**Directions**. Look below. Copy each line that has "views" in it.

**Data for review**.
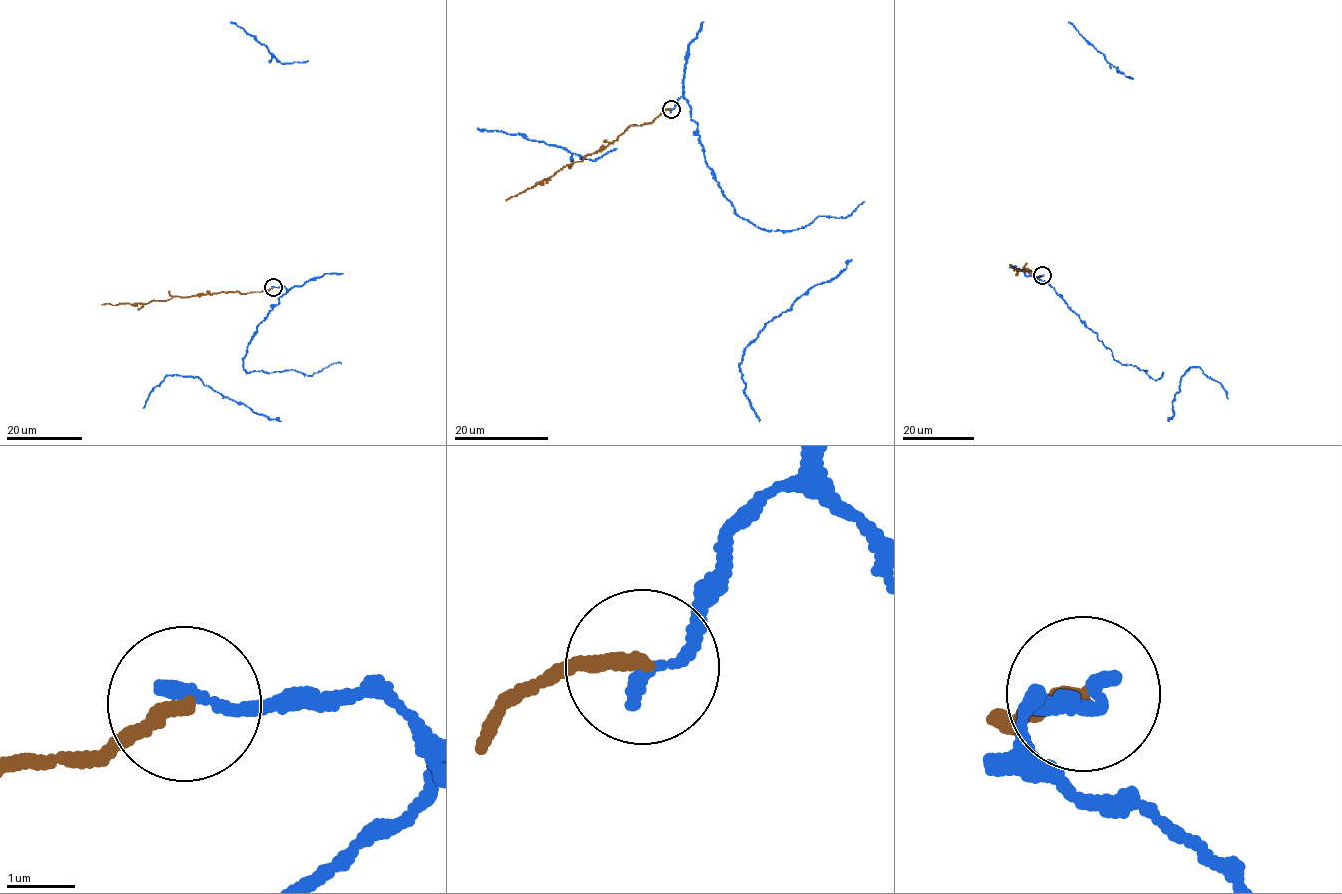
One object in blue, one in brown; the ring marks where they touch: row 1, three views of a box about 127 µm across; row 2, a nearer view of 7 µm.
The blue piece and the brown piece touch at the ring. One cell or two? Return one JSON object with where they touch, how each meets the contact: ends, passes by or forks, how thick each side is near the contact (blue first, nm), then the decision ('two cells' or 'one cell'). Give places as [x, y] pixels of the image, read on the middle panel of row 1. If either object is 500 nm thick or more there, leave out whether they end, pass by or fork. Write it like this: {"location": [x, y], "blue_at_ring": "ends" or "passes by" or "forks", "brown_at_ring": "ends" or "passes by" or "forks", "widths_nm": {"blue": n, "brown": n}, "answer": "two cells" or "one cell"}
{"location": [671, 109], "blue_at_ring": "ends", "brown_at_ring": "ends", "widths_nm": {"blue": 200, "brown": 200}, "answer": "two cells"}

==

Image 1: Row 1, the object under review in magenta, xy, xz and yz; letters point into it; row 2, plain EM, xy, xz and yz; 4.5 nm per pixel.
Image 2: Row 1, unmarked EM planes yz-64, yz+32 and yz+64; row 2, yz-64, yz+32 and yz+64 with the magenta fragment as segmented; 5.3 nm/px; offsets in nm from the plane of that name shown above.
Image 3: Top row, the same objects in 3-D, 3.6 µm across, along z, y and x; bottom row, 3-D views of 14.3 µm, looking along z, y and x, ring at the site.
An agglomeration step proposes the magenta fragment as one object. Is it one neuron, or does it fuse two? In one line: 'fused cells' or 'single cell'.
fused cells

**Response area**.
One object in blue, one in brown; the ring marks where they touch: row 1, three views of a box about 127 µm across; row 2, a nearer view of 7 µm.
Image 3: Top row, the same objects in 3-D, 3.6 µm across, along z, y and x; bottom row, 3-D views of 14.3 µm, looking along z, y and x, ring at the site.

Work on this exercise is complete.